Florida Museum of Natural History, University of Florida, Gainesville, FL, 32611, USA.
Department of Biology, University of North Carolina Greensboro, Greensboro, NC, 27402, USA.
Sci Rep. 2020 Jun 1;10(1):8882. doi: 10.1038/s41598-020-65755-x.
Body size decline is hypothesized to be a key response to climate warming, including warming driven by urban heat islands. However, urbanization may also generate selective gradients for body size increases in smaller endotherms via habitat fragmentation. Here we utilize a densely sampled, multi-source dataset to examine how climate and urbanization affect body size of Peromyscus maniculatus (PEMA), an abundant rodent found across North America. We predicted PEMA would conform to Bergmann's Rule, e.g. larger individuals in colder climates, spatially and temporally. Hypotheses regarding body size in relation to urbanization are less clear; however, with increased food resources due to greater anthropogenic activity, we expected an increase in PEMA size. Spatial mixed-models showed that PEMA conform to Bergmann's Rule and that PEMA were shorter in more urbanized areas. With the inclusion of decade in mixed-models, we found PEMA mass, but not length, is decreasing over time irrespective of climate or population density. We also unexpectedly found that, over time, smaller-bodied populations of PEMA are getting larger, while larger-bodied populations are getting smaller. Our work highlights the importance of using dense spatiotemporal datasets, and modeling frameworks that account for bias, to better disentangle broad-scale climatic and urbanization effects on body size.

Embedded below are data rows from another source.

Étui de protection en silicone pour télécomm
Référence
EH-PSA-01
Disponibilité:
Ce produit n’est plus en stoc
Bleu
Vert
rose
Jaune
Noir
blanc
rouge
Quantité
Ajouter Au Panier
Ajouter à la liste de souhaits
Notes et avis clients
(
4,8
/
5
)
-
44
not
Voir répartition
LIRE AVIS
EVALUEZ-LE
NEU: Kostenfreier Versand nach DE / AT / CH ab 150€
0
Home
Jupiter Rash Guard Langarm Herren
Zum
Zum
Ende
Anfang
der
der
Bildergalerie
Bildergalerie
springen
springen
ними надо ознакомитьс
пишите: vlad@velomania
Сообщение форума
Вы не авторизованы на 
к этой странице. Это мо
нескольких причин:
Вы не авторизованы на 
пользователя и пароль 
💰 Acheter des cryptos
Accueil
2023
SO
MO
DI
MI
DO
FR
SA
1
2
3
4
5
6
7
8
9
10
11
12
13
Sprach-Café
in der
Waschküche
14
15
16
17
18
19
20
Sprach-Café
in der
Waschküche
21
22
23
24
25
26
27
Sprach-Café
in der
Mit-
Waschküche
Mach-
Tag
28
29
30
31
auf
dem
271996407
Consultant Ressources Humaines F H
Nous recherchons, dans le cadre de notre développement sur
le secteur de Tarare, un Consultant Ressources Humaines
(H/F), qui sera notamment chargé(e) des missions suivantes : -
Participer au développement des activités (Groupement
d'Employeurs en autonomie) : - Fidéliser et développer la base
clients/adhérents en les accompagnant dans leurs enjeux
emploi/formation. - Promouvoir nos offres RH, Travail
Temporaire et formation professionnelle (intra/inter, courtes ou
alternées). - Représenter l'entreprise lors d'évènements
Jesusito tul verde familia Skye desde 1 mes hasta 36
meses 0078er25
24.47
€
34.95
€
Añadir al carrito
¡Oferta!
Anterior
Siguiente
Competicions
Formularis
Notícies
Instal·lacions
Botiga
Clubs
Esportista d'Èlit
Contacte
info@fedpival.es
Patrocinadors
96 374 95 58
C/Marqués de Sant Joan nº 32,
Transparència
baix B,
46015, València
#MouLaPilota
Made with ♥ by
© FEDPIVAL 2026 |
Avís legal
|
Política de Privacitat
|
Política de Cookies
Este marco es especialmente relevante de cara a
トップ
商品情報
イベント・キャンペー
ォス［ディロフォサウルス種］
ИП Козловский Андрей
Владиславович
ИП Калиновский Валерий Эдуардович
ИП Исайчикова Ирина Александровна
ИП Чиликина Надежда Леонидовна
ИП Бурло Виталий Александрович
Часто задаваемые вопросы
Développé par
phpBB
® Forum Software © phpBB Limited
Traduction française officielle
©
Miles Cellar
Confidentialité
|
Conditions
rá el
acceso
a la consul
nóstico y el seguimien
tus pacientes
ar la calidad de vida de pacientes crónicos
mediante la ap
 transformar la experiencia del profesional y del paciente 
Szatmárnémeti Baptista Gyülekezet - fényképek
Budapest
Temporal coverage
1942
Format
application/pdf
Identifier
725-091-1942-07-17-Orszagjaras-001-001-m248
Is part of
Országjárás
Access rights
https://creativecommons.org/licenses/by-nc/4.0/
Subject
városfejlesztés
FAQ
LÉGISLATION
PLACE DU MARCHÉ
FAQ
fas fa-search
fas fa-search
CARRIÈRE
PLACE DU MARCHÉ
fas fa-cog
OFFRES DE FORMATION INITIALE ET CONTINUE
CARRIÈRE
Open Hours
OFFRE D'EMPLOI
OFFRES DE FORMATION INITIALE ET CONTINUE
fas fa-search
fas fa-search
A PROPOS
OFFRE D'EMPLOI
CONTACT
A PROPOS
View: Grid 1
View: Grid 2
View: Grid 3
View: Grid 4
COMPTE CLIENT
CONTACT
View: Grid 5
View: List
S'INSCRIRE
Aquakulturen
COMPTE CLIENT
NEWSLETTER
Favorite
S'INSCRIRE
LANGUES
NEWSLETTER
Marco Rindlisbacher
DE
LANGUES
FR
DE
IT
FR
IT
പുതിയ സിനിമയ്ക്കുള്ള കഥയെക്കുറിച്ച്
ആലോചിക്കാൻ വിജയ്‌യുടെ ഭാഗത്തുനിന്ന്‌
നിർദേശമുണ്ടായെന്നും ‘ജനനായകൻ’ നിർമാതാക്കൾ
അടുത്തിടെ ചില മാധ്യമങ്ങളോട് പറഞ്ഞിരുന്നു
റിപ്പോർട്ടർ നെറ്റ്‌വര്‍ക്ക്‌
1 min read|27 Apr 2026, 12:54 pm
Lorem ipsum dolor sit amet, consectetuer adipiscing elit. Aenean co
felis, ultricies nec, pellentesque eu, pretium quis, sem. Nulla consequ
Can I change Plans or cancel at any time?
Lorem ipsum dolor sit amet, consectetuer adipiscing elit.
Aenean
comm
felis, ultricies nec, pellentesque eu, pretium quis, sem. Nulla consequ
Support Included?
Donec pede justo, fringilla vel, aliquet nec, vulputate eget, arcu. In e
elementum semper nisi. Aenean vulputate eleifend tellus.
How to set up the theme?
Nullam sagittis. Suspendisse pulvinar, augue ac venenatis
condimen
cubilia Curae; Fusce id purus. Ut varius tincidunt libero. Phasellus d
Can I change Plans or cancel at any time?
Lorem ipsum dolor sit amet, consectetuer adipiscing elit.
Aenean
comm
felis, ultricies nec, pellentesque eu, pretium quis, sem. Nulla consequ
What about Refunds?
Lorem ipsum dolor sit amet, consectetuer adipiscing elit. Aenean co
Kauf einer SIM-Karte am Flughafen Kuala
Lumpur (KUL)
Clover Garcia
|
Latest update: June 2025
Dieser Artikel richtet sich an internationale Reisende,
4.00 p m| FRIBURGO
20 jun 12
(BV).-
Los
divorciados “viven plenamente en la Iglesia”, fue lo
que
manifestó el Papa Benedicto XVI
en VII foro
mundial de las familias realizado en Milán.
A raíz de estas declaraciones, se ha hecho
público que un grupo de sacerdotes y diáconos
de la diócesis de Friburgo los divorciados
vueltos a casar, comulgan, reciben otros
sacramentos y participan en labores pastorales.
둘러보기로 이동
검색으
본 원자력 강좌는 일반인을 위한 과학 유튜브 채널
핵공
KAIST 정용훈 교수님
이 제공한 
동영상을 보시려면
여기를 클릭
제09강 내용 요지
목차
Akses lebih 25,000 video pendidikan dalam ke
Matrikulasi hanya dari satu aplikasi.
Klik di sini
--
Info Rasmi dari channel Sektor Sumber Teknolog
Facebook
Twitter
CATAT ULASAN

体型缩小被假设为对气候变暖的关键响应,包括由城市热岛引起的变暖。然而,城市化也可能通过生境破碎化,为较小的温血动物的体型增大产生选择性梯度。在这里,我们利用一个密集采样、多源数据集,来研究气候和城市化如何影响美洲旅鼠(Peromyscus maniculatus,PEMA)的体型,美洲旅鼠是一种在北美洲广泛存在的丰富啮齿动物。我们预测,PEMA 将符合伯格曼法则,即个体在更冷的气候中体型更大,在空间和时间上都是如此。与城市化有关的体型假设则不太明确;然而,由于人为活动增加带来了更多的食物资源,我们预计 PEMA 的体型会增大。空间混合模型显示,PEMA 符合伯格曼法则,在城市化程度较高的地区体型较短。在混合模型中加入十年的数据,我们发现,无论气候或种群密度如何,PEMA 的质量(而非长度)随着时间的推移而减少。我们还意外地发现,随着时间的推移,PEMA 的小体型种群变得更大,而大体型种群则变得更小。我们的工作强调了使用密集的时空数据集和考虑偏差的建模框架的重要性,以更好地厘清气候和城市化对体型的广泛影响。